§ **Camera calibration parameters**
= = = = =

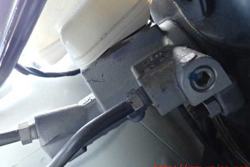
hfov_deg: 55.8
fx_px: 236
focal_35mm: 34
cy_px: 78
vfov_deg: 38.9
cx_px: 123
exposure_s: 1/125
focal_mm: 5.79
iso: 2500
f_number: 2.4
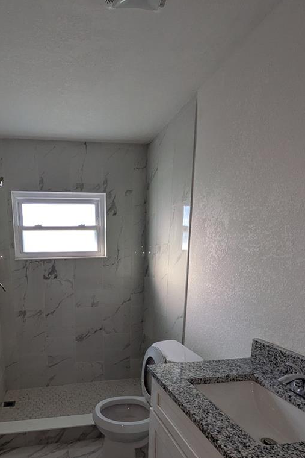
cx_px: 88
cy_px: 318
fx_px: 292
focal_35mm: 23
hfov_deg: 53.3
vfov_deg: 73.0
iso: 181
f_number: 2.2
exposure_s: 1/120
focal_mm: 1.83
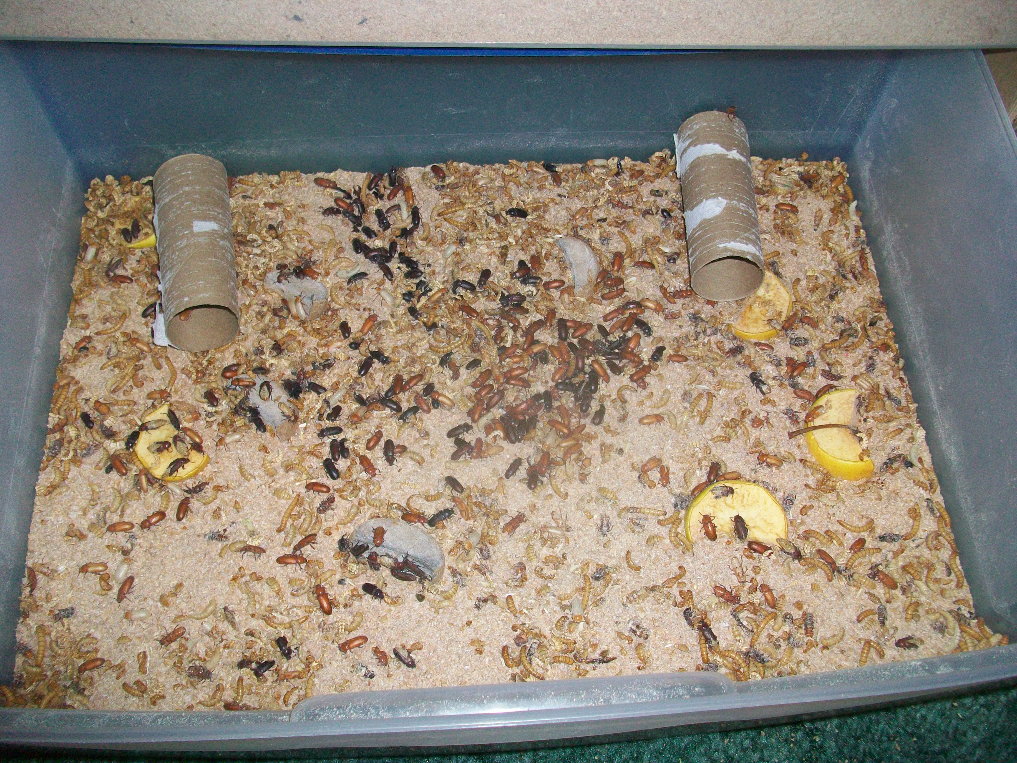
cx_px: 508
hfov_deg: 56.8
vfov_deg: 44.2
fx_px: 940
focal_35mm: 32
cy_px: 382
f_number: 2.8
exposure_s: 1/60
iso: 120
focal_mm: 5.7
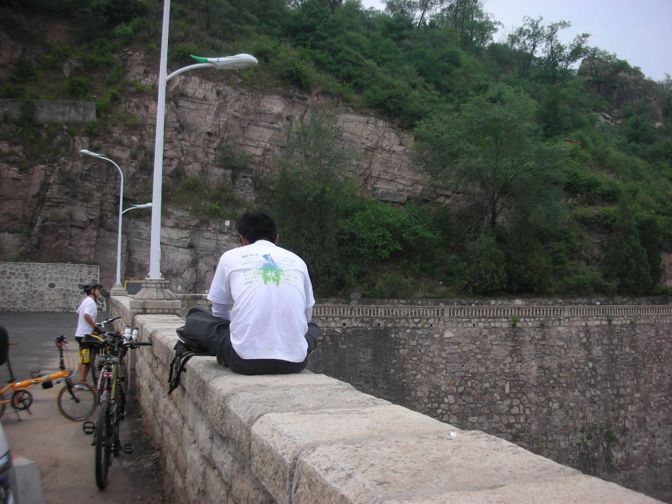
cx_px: 336
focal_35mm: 35
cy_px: 252
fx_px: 679
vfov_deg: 40.7
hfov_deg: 52.6
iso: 50
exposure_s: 1/108
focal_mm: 5.8
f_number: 3
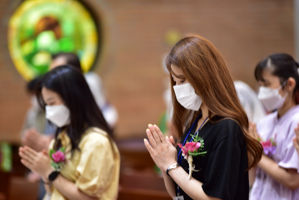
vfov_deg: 7.6
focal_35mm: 180
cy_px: 100
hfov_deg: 11.4
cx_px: 150
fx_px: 1495
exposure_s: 1/40
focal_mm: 180
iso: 400
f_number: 3.2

= = = = =

§ **What you need to do**
Would you write out an exact copy of the entries above, with no images?

§ **Output of the task**
hfov_deg: 55.8
fx_px: 236
focal_35mm: 34
cy_px: 78
vfov_deg: 38.9
cx_px: 123
exposure_s: 1/125
focal_mm: 5.79
iso: 2500
f_number: 2.4
cx_px: 88
cy_px: 318
fx_px: 292
focal_35mm: 23
hfov_deg: 53.3
vfov_deg: 73.0
iso: 181
f_number: 2.2
exposure_s: 1/120
focal_mm: 1.83
cx_px: 508
hfov_deg: 56.8
vfov_deg: 44.2
fx_px: 940
focal_35mm: 32
cy_px: 382
f_number: 2.8
exposure_s: 1/60
iso: 120
focal_mm: 5.7
cx_px: 336
focal_35mm: 35
cy_px: 252
fx_px: 679
vfov_deg: 40.7
hfov_deg: 52.6
iso: 50
exposure_s: 1/108
focal_mm: 5.8
f_number: 3
vfov_deg: 7.6
focal_35mm: 180
cy_px: 100
hfov_deg: 11.4
cx_px: 150
fx_px: 1495
exposure_s: 1/40
focal_mm: 180
iso: 400
f_number: 3.2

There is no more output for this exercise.